» **PROVIDED RECORDS**:
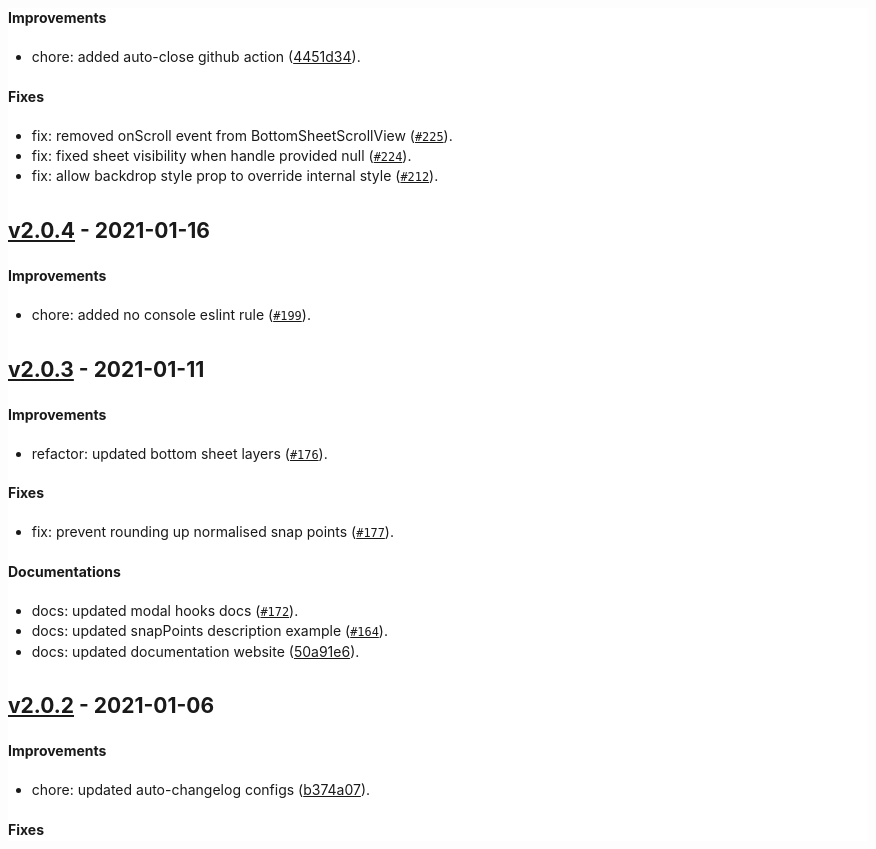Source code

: #### Improvements

- chore: added auto-close github action ([4451d34](https://github.com/tooltime2019/react-native-bottom-sheet/commit/4451d3413de5f09d406f40e885d22baccd00241b)).

#### Fixes

- fix: removed onScroll event from BottomSheetScrollView ([`#225`](https://github.com/tooltime2019/react-native-bottom-sheet/pull/225)).
- fix: fixed sheet visibility when handle provided null ([`#224`](https://github.com/tooltime2019/react-native-bottom-sheet/pull/224)).
- fix: allow backdrop style prop to override internal style ([`#212`](https://github.com/tooltime2019/react-native-bottom-sheet/pull/212)).

## [v2.0.4](https://github.com/tooltime2019/react-native-bottom-sheet/compare/v2.0.3...v2.0.4) - 2021-01-16

#### Improvements

- chore: added no console eslint rule ([`#199`](https://github.com/tooltime2019/react-native-bottom-sheet/pull/199)).

## [v2.0.3](https://github.com/tooltime2019/react-native-bottom-sheet/compare/v2.0.2...v2.0.3) - 2021-01-11

#### Improvements

- refactor: updated bottom sheet layers ([`#176`](https://github.com/tooltime2019/react-native-bottom-sheet/pull/176)).

#### Fixes

- fix: prevent rounding up normalised snap points ([`#177`](https://github.com/tooltime2019/react-native-bottom-sheet/pull/177)).

#### Documentations

- docs: updated modal hooks docs ([`#172`](https://github.com/tooltime2019/react-native-bottom-sheet/pull/172)).
- docs: updated snapPoints description example ([`#164`](https://github.com/tooltime2019/react-native-bottom-sheet/pull/164)).
- docs: updated documentation website ([50a91e6](https://github.com/tooltime2019/react-native-bottom-sheet/commit/50a91e6e08b617396ac999809d10dffdc291f456)).

## [v2.0.2](https://github.com/tooltime2019/react-native-bottom-sheet/compare/v2.0.1...v2.0.2) - 2021-01-06

#### Improvements

- chore: updated auto-changelog configs ([b374a07](https://github.com/tooltime2019/react-native-bottom-sheet/commit/b374a0748b30e27b3d3a1aa25e36b83b6ec8240f)).

#### Fixes
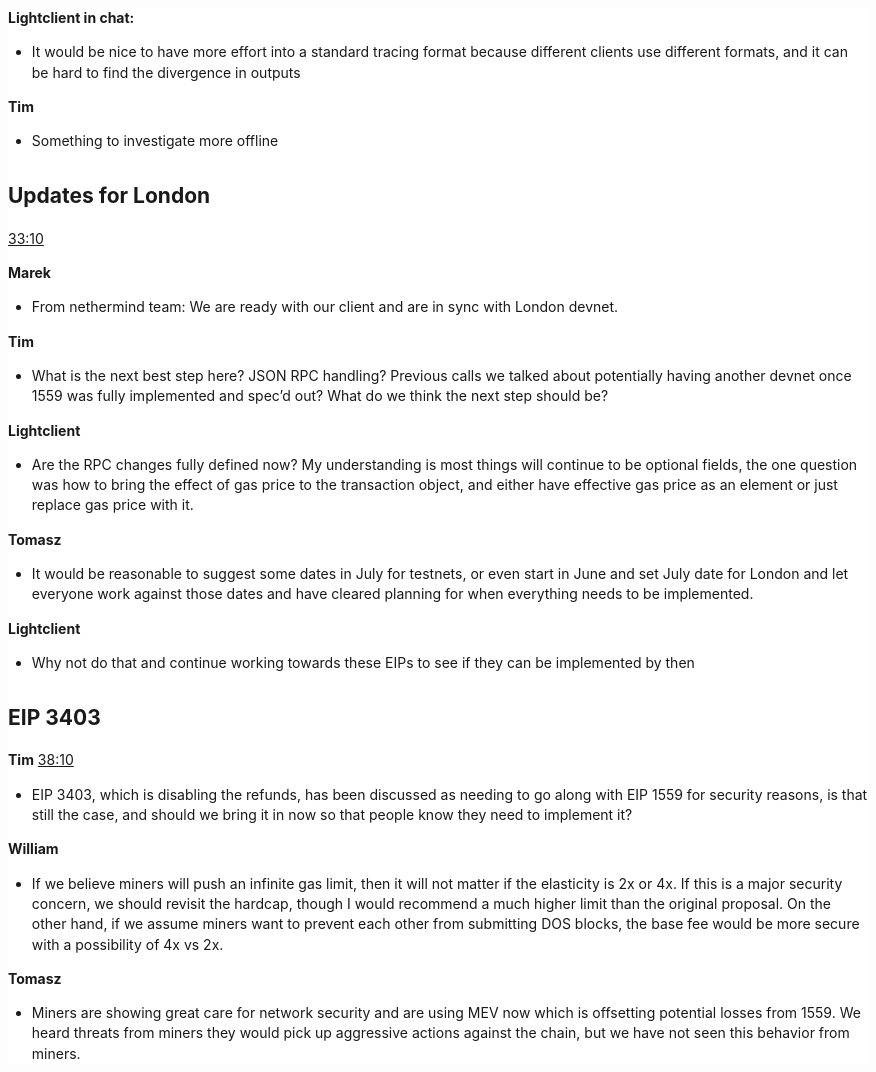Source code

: **Lightclient in chat:**

* It would be nice to have more effort into a standard tracing format because different clients use different formats, and it can be hard to find the divergence in outputs

**Tim**

* Something to investigate more offline
 
## Updates for London
[33:10](https://youtu.be/-H8UpqarZ1Y?t=1990)

**Marek**

* From nethermind team: We are ready with our client and are in sync with London devnet.

**Tim**

* What is the next best step here? JSON RPC handling? Previous calls we talked about potentially having another devnet once 1559 was fully implemented and spec’d out? What do we think the next step should be?

**Lightclient**

* Are the RPC changes fully defined now? My understanding is most things will continue to be optional fields, the one question was how to bring the effect of gas price to the transaction object, and either have effective gas price as an element or just replace gas price with it.

**Tomasz**

* It would be reasonable to suggest some dates in July for testnets, or even start in June and set July date for London and let everyone work against those dates and have cleared planning for when everything needs to be implemented.

**Lightclient**

* Why not do that and continue working towards these EIPs to see if they can be implemented by then

## EIP 3403

**Tim**
[38:10](https://youtu.be/-H8UpqarZ1Y?t=2290)

* EIP 3403, which is disabling the refunds, has been discussed as needing to go along with EIP 1559 for security reasons, is that still the case, and should we bring it in now so that people know they need to implement it?
 
**William**

* If we believe miners will push an infinite gas limit, then it will not matter if the elasticity is 2x or 4x. If this is a major security concern, we should revisit the hardcap, though I would recommend a much higher limit than the original proposal. On the other hand, if we assume miners want to prevent each other from submitting DOS blocks, the base fee would be more secure with a possibility of 4x vs 2x.

**Tomasz**

* Miners are showing great care for network security and are using MEV now which is offsetting potential losses from 1559. We heard threats from miners they would pick up aggressive actions against the chain, but we have not seen this behavior from miners.
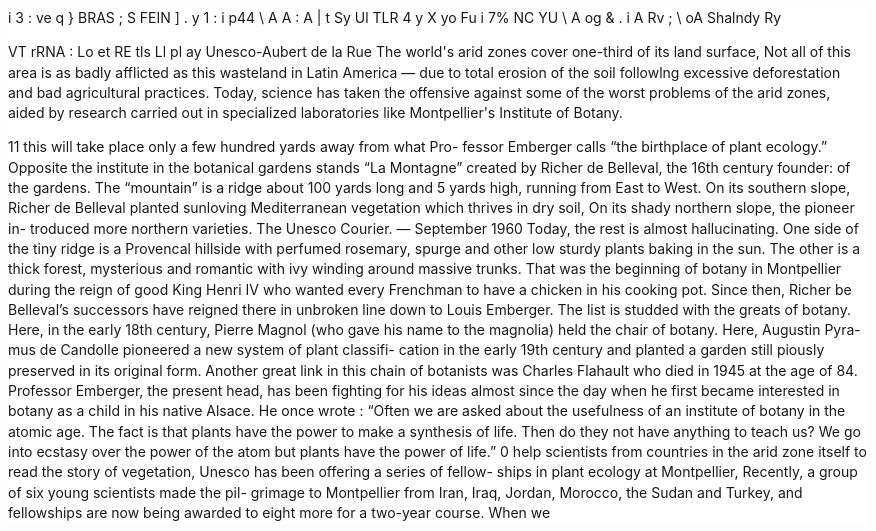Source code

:    
   
i 3 : ve 
q } BRAS ; S FEIN ] . y 1 
: i p44 \ A A : 
A | t Sy Ul TLR 
4 y X yo Fu i 7% NC YU 
\ A og & . i A Rv ; \ oA Shalndy Ry 
  
VT rRNA : Lo et RE tls Ll pl ay 
Unesco-Aubert de la Rue 
The world's arid zones cover one-third of its land surface, Not all of 
this area is as badly afflicted as this wasteland in Latin America — due 
to total erosion of the soil followlng excessive deforestation and bad 
agricultural practices. Today, science has taken the offensive against 
some of the worst problems of the arid zones, aided by research carried 
out in specialized laboratories like Montpellier's Institute of Botany. 
  
11 this will take place only a few 
hundred yards away from what Pro- 
fessor Emberger calls “the birthplace of plant ecology.” 
Opposite the institute in the botanical gardens stands 
“La Montagne” created by Richer de Belleval, the 16th 
century founder: of the gardens. The “mountain” is a 
ridge about 100 yards long and 5 yards high, running from 
East to West. On its southern slope, Richer de Belleval 
planted sunloving Mediterranean vegetation which thrives 
in dry soil, On its shady northern slope, the pioneer in- 
troduced more northern varieties. 
The Unesco Courier. — September 1960 
Today, the rest is almost hallucinating. One side of the 
tiny ridge is a Provencal hillside with perfumed rosemary, 
spurge and other low sturdy plants baking in the sun. 
The other is a thick forest, mysterious and romantic with 
ivy winding around massive trunks. 
That was the beginning of botany in Montpellier during 
the reign of good King Henri IV who wanted every 
Frenchman to have a chicken in his cooking pot. Since 
then, Richer be Belleval’s successors have reigned there in 
unbroken line down to Louis Emberger. The list is 
studded with the greats of botany. Here, in the early 
18th century, Pierre Magnol (who gave his name to the 
magnolia) held the chair of botany. Here, Augustin Pyra- 
mus de Candolle pioneered a new system of plant classifi- 
cation in the early 19th century and planted a garden still 
piously preserved in its original form. Another great link 
in this chain of botanists was Charles Flahault who died 
in 1945 at the age of 84. 
Professor Emberger, the present head, has been fighting 
for his ideas almost since the day when he first became 
interested in botany as a child in his native Alsace. He 
once wrote : “Often we are asked about the usefulness of 
an institute of botany in the atomic age. The fact is that 
plants have the power to make a synthesis of life. Then 
do they not have anything to teach us? We go into 
ecstasy over the power of the atom but plants have the 
power of life.” 
0 help scientists from countries in 
the arid zone itself to read the story 
of vegetation, Unesco has been offering a series of fellow- 
ships in plant ecology at Montpellier, 
Recently, a group of six young scientists made the pil- 
grimage to Montpellier from Iran, Iraq, Jordan, Morocco, 
the Sudan and Turkey, and fellowships are now being 
awarded to eight more for a two-year course. When we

» **WORK ITEM**: Collect every line in the records above that contains the word "implemented", and copy each one out in full.

» **SOLUTION TO THE PROBLEM**:
* What is the next best step here? JSON RPC handling? Previous calls we talked about potentially having another devnet once 1559 was fully implemented and spec’d out? What do we think the next step should be?
* It would be reasonable to suggest some dates in July for testnets, or even start in June and set July date for London and let everyone work against those dates and have cleared planning for when everything needs to be implemented.
* Why not do that and continue working towards these EIPs to see if they can be implemented by then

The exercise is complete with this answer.